Opinion

La Terre plate médiévale

Depuis quelques années, l’idée de la Terre plate revient au-devant de la scène. Qu’on pense au documentaire Behind the Curve de Netflix, sorti en 2018, où l’on voyait une pléthore d’individus en manque d’attention qui propageaient des idées aussi folles qu’insignifiantes. On était transporté dans les arcanes de la Flat Earth Society et d'émissions complotistes hautes en couleurs. 

Dans une publication Facebook, The Flath Earth Society a pris le temps d’écrire, non sans une forme d’ironie paradoxale : « The Flat Earth Society has members all around the globe. » Plus près de nous, au Québec, en février 2019, Nathalie Lemieux conseillère du district de Touraine et mairesse suppléante à Gatineau, au Québec, a dit : « Qui a décidé que la Terre est ronde et pourquoi le croire, lui ? »

On pourrait ici multiplier les exemples pour évoquer ce genre de déclaration à l’emporte-pièce. Mais le plus intéressant est de voir combien ceux qui critiquent ces discours sont prompts à les qualifier de « moyenâgeux », en partant du principe qu’au Moyen Âge on pensait que la Terre était plate. Ce qui est faux, et est du reste largement connu des médiévistes et des amateurs d’histoire, à défaut forcément du grand public.

Au Ve siècle av. J.-C., soit à l’époque de Périclès, ils sont plusieurs, dont Pythagore de Samos et Parménide, à commencer à se représenter la Terre sous la forme d’une sphère. Assez logique, se disent-il, dans la mesure où on observe aisément, notamment à bord d’un navire, une courbure de l’horizon.
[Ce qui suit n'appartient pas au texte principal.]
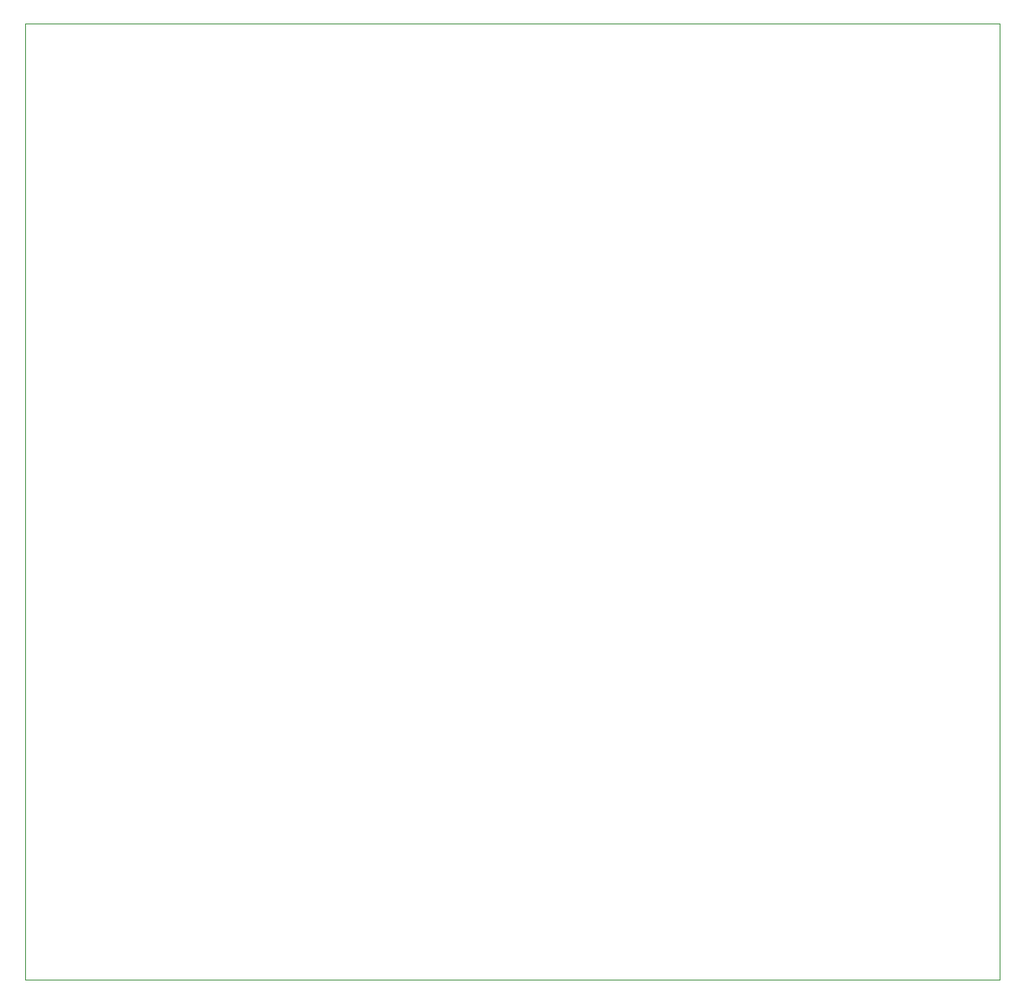
<source format=gbr>
%TF.GenerationSoftware,KiCad,Pcbnew,8.0.5*%
%TF.CreationDate,2024-10-06T22:29:13+02:00*%
%TF.ProjectId,carte_test,63617274-655f-4746-9573-742e6b696361,0*%
%TF.SameCoordinates,Original*%
%TF.FileFunction,Profile,NP*%
%FSLAX46Y46*%
G04 Gerber Fmt 4.6, Leading zero omitted, Abs format (unit mm)*
G04 Created by KiCad (PCBNEW 8.0.5) date 2024-10-06 22:29:13*
%MOMM*%
%LPD*%
G01*
G04 APERTURE LIST*
%TA.AperFunction,Profile*%
%ADD10C,0.100000*%
%TD*%
G04 APERTURE END LIST*
D10*
X196215000Y-37465000D02*
X196215000Y-36195000D01*
X94615000Y-46355000D02*
X94615000Y-53975000D01*
X196215000Y-36195000D02*
X94615000Y-36195000D01*
X196215000Y-135890000D02*
X194945000Y-135890000D01*
X160655000Y-135890000D02*
X192405000Y-135890000D01*
X94615000Y-53975000D02*
X94615000Y-132715000D01*
X94615000Y-132715000D02*
X94615000Y-133985000D01*
X94615000Y-36195000D02*
X94615000Y-46355000D01*
X192405000Y-135890000D02*
X194945000Y-135890000D01*
X196215000Y-37465000D02*
X196215000Y-135890000D01*
X94615000Y-133985000D02*
X94615000Y-135890000D01*
X94615000Y-135890000D02*
X144780000Y-135890000D01*
X144780000Y-135890000D02*
X160655000Y-135890000D01*
M02*

</source>
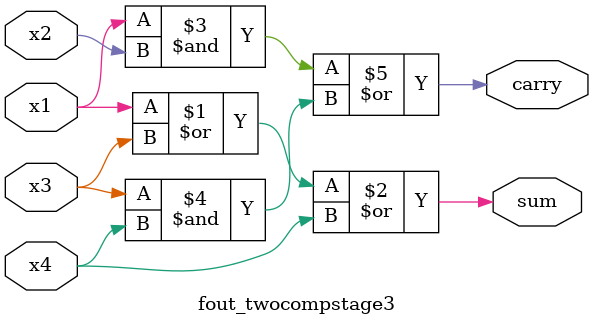
<source format=v>
module fout_twocompstage3(input x1,x2,x3,x4,output sum,carry);
assign sum = x1|x3|x4;
assign carry = (x1&x2)|(x3&x4);
endmodule
</source>
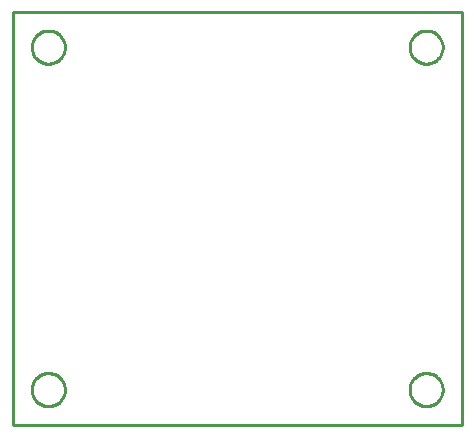
<source format=gbr>
G04 EAGLE Gerber RS-274X export*
G75*
%MOMM*%
%FSLAX34Y34*%
%LPD*%
%IN*%
%IPPOS*%
%AMOC8*
5,1,8,0,0,1.08239X$1,22.5*%
G01*
%ADD10C,0.254000*%


D10*
X0Y0D02*
X380000Y0D01*
X380000Y350000D01*
X0Y350000D01*
X0Y0D01*
X44000Y319500D02*
X43929Y318503D01*
X43786Y317513D01*
X43574Y316536D01*
X43292Y315576D01*
X42943Y314639D01*
X42527Y313729D01*
X42048Y312852D01*
X41507Y312010D01*
X40908Y311210D01*
X40253Y310454D01*
X39546Y309747D01*
X38790Y309092D01*
X37990Y308493D01*
X37148Y307952D01*
X36271Y307473D01*
X35361Y307057D01*
X34424Y306708D01*
X33465Y306426D01*
X32487Y306214D01*
X31498Y306071D01*
X30500Y306000D01*
X29500Y306000D01*
X28503Y306071D01*
X27513Y306214D01*
X26536Y306426D01*
X25576Y306708D01*
X24639Y307057D01*
X23729Y307473D01*
X22852Y307952D01*
X22010Y308493D01*
X21210Y309092D01*
X20454Y309747D01*
X19747Y310454D01*
X19092Y311210D01*
X18493Y312010D01*
X17952Y312852D01*
X17473Y313729D01*
X17057Y314639D01*
X16708Y315576D01*
X16426Y316536D01*
X16214Y317513D01*
X16071Y318503D01*
X16000Y319500D01*
X16000Y320500D01*
X16071Y321498D01*
X16214Y322487D01*
X16426Y323465D01*
X16708Y324424D01*
X17057Y325361D01*
X17473Y326271D01*
X17952Y327148D01*
X18493Y327990D01*
X19092Y328790D01*
X19747Y329546D01*
X20454Y330253D01*
X21210Y330908D01*
X22010Y331507D01*
X22852Y332048D01*
X23729Y332527D01*
X24639Y332943D01*
X25576Y333292D01*
X26536Y333574D01*
X27513Y333786D01*
X28503Y333929D01*
X29500Y334000D01*
X30500Y334000D01*
X31498Y333929D01*
X32487Y333786D01*
X33465Y333574D01*
X34424Y333292D01*
X35361Y332943D01*
X36271Y332527D01*
X37148Y332048D01*
X37990Y331507D01*
X38790Y330908D01*
X39546Y330253D01*
X40253Y329546D01*
X40908Y328790D01*
X41507Y327990D01*
X42048Y327148D01*
X42527Y326271D01*
X42943Y325361D01*
X43292Y324424D01*
X43574Y323465D01*
X43786Y322487D01*
X43929Y321498D01*
X44000Y320500D01*
X44000Y319500D01*
X44000Y29500D02*
X43929Y28503D01*
X43786Y27513D01*
X43574Y26536D01*
X43292Y25576D01*
X42943Y24639D01*
X42527Y23729D01*
X42048Y22852D01*
X41507Y22010D01*
X40908Y21210D01*
X40253Y20454D01*
X39546Y19747D01*
X38790Y19092D01*
X37990Y18493D01*
X37148Y17952D01*
X36271Y17473D01*
X35361Y17057D01*
X34424Y16708D01*
X33465Y16426D01*
X32487Y16214D01*
X31498Y16071D01*
X30500Y16000D01*
X29500Y16000D01*
X28503Y16071D01*
X27513Y16214D01*
X26536Y16426D01*
X25576Y16708D01*
X24639Y17057D01*
X23729Y17473D01*
X22852Y17952D01*
X22010Y18493D01*
X21210Y19092D01*
X20454Y19747D01*
X19747Y20454D01*
X19092Y21210D01*
X18493Y22010D01*
X17952Y22852D01*
X17473Y23729D01*
X17057Y24639D01*
X16708Y25576D01*
X16426Y26536D01*
X16214Y27513D01*
X16071Y28503D01*
X16000Y29500D01*
X16000Y30500D01*
X16071Y31498D01*
X16214Y32487D01*
X16426Y33465D01*
X16708Y34424D01*
X17057Y35361D01*
X17473Y36271D01*
X17952Y37148D01*
X18493Y37990D01*
X19092Y38790D01*
X19747Y39546D01*
X20454Y40253D01*
X21210Y40908D01*
X22010Y41507D01*
X22852Y42048D01*
X23729Y42527D01*
X24639Y42943D01*
X25576Y43292D01*
X26536Y43574D01*
X27513Y43786D01*
X28503Y43929D01*
X29500Y44000D01*
X30500Y44000D01*
X31498Y43929D01*
X32487Y43786D01*
X33465Y43574D01*
X34424Y43292D01*
X35361Y42943D01*
X36271Y42527D01*
X37148Y42048D01*
X37990Y41507D01*
X38790Y40908D01*
X39546Y40253D01*
X40253Y39546D01*
X40908Y38790D01*
X41507Y37990D01*
X42048Y37148D01*
X42527Y36271D01*
X42943Y35361D01*
X43292Y34424D01*
X43574Y33465D01*
X43786Y32487D01*
X43929Y31498D01*
X44000Y30500D01*
X44000Y29500D01*
X364000Y319500D02*
X363929Y318503D01*
X363786Y317513D01*
X363574Y316536D01*
X363292Y315576D01*
X362943Y314639D01*
X362527Y313729D01*
X362048Y312852D01*
X361507Y312010D01*
X360908Y311210D01*
X360253Y310454D01*
X359546Y309747D01*
X358790Y309092D01*
X357990Y308493D01*
X357148Y307952D01*
X356271Y307473D01*
X355361Y307057D01*
X354424Y306708D01*
X353465Y306426D01*
X352487Y306214D01*
X351498Y306071D01*
X350500Y306000D01*
X349500Y306000D01*
X348503Y306071D01*
X347513Y306214D01*
X346536Y306426D01*
X345576Y306708D01*
X344639Y307057D01*
X343729Y307473D01*
X342852Y307952D01*
X342010Y308493D01*
X341210Y309092D01*
X340454Y309747D01*
X339747Y310454D01*
X339092Y311210D01*
X338493Y312010D01*
X337952Y312852D01*
X337473Y313729D01*
X337057Y314639D01*
X336708Y315576D01*
X336426Y316536D01*
X336214Y317513D01*
X336071Y318503D01*
X336000Y319500D01*
X336000Y320500D01*
X336071Y321498D01*
X336214Y322487D01*
X336426Y323465D01*
X336708Y324424D01*
X337057Y325361D01*
X337473Y326271D01*
X337952Y327148D01*
X338493Y327990D01*
X339092Y328790D01*
X339747Y329546D01*
X340454Y330253D01*
X341210Y330908D01*
X342010Y331507D01*
X342852Y332048D01*
X343729Y332527D01*
X344639Y332943D01*
X345576Y333292D01*
X346536Y333574D01*
X347513Y333786D01*
X348503Y333929D01*
X349500Y334000D01*
X350500Y334000D01*
X351498Y333929D01*
X352487Y333786D01*
X353465Y333574D01*
X354424Y333292D01*
X355361Y332943D01*
X356271Y332527D01*
X357148Y332048D01*
X357990Y331507D01*
X358790Y330908D01*
X359546Y330253D01*
X360253Y329546D01*
X360908Y328790D01*
X361507Y327990D01*
X362048Y327148D01*
X362527Y326271D01*
X362943Y325361D01*
X363292Y324424D01*
X363574Y323465D01*
X363786Y322487D01*
X363929Y321498D01*
X364000Y320500D01*
X364000Y319500D01*
X364000Y29500D02*
X363929Y28503D01*
X363786Y27513D01*
X363574Y26536D01*
X363292Y25576D01*
X362943Y24639D01*
X362527Y23729D01*
X362048Y22852D01*
X361507Y22010D01*
X360908Y21210D01*
X360253Y20454D01*
X359546Y19747D01*
X358790Y19092D01*
X357990Y18493D01*
X357148Y17952D01*
X356271Y17473D01*
X355361Y17057D01*
X354424Y16708D01*
X353465Y16426D01*
X352487Y16214D01*
X351498Y16071D01*
X350500Y16000D01*
X349500Y16000D01*
X348503Y16071D01*
X347513Y16214D01*
X346536Y16426D01*
X345576Y16708D01*
X344639Y17057D01*
X343729Y17473D01*
X342852Y17952D01*
X342010Y18493D01*
X341210Y19092D01*
X340454Y19747D01*
X339747Y20454D01*
X339092Y21210D01*
X338493Y22010D01*
X337952Y22852D01*
X337473Y23729D01*
X337057Y24639D01*
X336708Y25576D01*
X336426Y26536D01*
X336214Y27513D01*
X336071Y28503D01*
X336000Y29500D01*
X336000Y30500D01*
X336071Y31498D01*
X336214Y32487D01*
X336426Y33465D01*
X336708Y34424D01*
X337057Y35361D01*
X337473Y36271D01*
X337952Y37148D01*
X338493Y37990D01*
X339092Y38790D01*
X339747Y39546D01*
X340454Y40253D01*
X341210Y40908D01*
X342010Y41507D01*
X342852Y42048D01*
X343729Y42527D01*
X344639Y42943D01*
X345576Y43292D01*
X346536Y43574D01*
X347513Y43786D01*
X348503Y43929D01*
X349500Y44000D01*
X350500Y44000D01*
X351498Y43929D01*
X352487Y43786D01*
X353465Y43574D01*
X354424Y43292D01*
X355361Y42943D01*
X356271Y42527D01*
X357148Y42048D01*
X357990Y41507D01*
X358790Y40908D01*
X359546Y40253D01*
X360253Y39546D01*
X360908Y38790D01*
X361507Y37990D01*
X362048Y37148D01*
X362527Y36271D01*
X362943Y35361D01*
X363292Y34424D01*
X363574Y33465D01*
X363786Y32487D01*
X363929Y31498D01*
X364000Y30500D01*
X364000Y29500D01*
M02*

</source>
Ératosthène (276 av. J.-C.-194 av. J.-C.) est lui aussi persuadé que la Terre est ronde et il entend bien le prouver. Il va parvenir à mesurer le méridien, donc, à connaître la dimension de la Terre. Dans sa Géographie, Ptolémée (IIe siècle après J.-C.) va reprendre les calculs d’Ératosthène et affirme clairement que la Terre est ronde. Or Ptolémée est un des auteurs les plus lus et les plus enseignés au Moyen Âge.

Dans les textes médiévaux, dès le VIe siècle, on parle de la Terre en disant « le globe » ou « la sphère ». C’est ce qu’on va enseigner dans les universités dès le XIIIe siècle.

Certaines représentations de la Terre prennent cependant une forme plate. Pourquoi ?

Cynocéphales et Ichtyophages

Il s’agit d’une tradition iconographique, un moyen de figurer l’ensemble de la planète en deux dimensions avec les continents connus : Europe, Asie, Afrique. On ne connaît alors qu’un hémisphère et on pense que de l’autre côté vivent des êtres extraordinaires… tels les Sciapodes, les Blemmyes, les Cynocéphales ou encore les Ichtyophages. Mais, pour autant, on ne pense pas qu’ils vivent sur une Terre plate. Les Antipodes sont par exemple un peuple que l’on imagine vivant de l’autre côté de la Terre, sous nos pieds, liés au globe par un champ magnétique… La tête en bas, leur manière de vivre serait la stricte opposée de celle des humains du haut !

S’il y a un débat au Moyen Âge, c’est celui qui touche le géocentrisme. En effet, les clercs médiévaux pensent que la Terre a été placée par Dieu au centre de l’univers.

Galilée et Copernic s’attirent les foudres de l’Église en prouvant que la Terre tourne autour du Soleil, et pas en disant qu’elle est ronde…

L’idée d’un Moyen Âge qui aurait cru à une Terre plate est un mythe inventé au XIXe siècle pour noircir l’image de la période médiévale.

Ainsi, en 1828, l’écrivain américain Washington Irving, pour son livre sur Christophe Colomb (History of the Life and Voyages of Christopher Columbus), dans lequel il affirme qu’il a consulté les archives, ce qui est faux, décrit un débat entre Colomb et des théologiens à Salamanque dans lequel ces derniers disent que Colomb est fou car la Terre est plate. Or il s’agit évidemment d’un mythe : non seulement cette assemblée ne s’est jamais tenue, mais encore, répétons-le, personne à l’époque, et surtout pas des théologiens, ne croyait que la Terre était plate.

Peu à peu, l’idée d’un Moyen Âge noir et obscurantiste fait son chemin. Il devient un repoussoir pour définir ce qu’on ne veut pas être, le mot moyenâgeux étant le symbole le plus évident de ce glissement de sens.